Stored data entries

◆ ◆ ◆ ◆ ◆

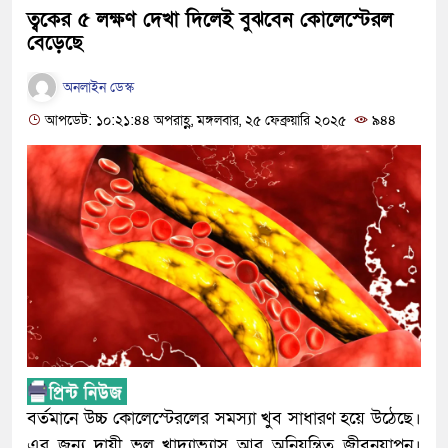
ত্বকের ৫ লক্ষণ দেখা দিলেই বুঝবেন কোলেস্টেরল
বেড়েছে
অনলাইন ডেস্ক
আপডেট: ১০:২১:৪৪ অপরাহ্ণ, মঙ্গলবার, ২৫ ফেব্রুয়ারি ২০২৫
৯৪৪
বর্তমানে উচ্চ কোলেস্টেরলের সমস্যা খুব সাধারণ হয়ে উঠেছে।
এর জন্য দায়ী ভুল খাদ্যাভ্যাস আর অনিয়ন্ত্রিত জীবনযাপন।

◆ ◆ ◆ ◆ ◆

What you need to do
Each entry above should come back word for word, and no picture should come with it.

The completed task
ত্বকের ৫ লক্ষণ দেখা দিলেই বুঝবেন কোলেস্টেরল
বেড়েছে
অনলাইন ডেস্ক
আপডেট: ১০:২১:৪৪ অপরাহ্ণ, মঙ্গলবার, ২৫ ফেব্রুয়ারি ২০২৫
৯৪৪
বর্তমানে উচ্চ কোলেস্টেরলের সমস্যা খুব সাধারণ হয়ে উঠেছে।
এর জন্য দায়ী ভুল খাদ্যাভ্যাস আর অনিয়ন্ত্রিত জীবনযাপন।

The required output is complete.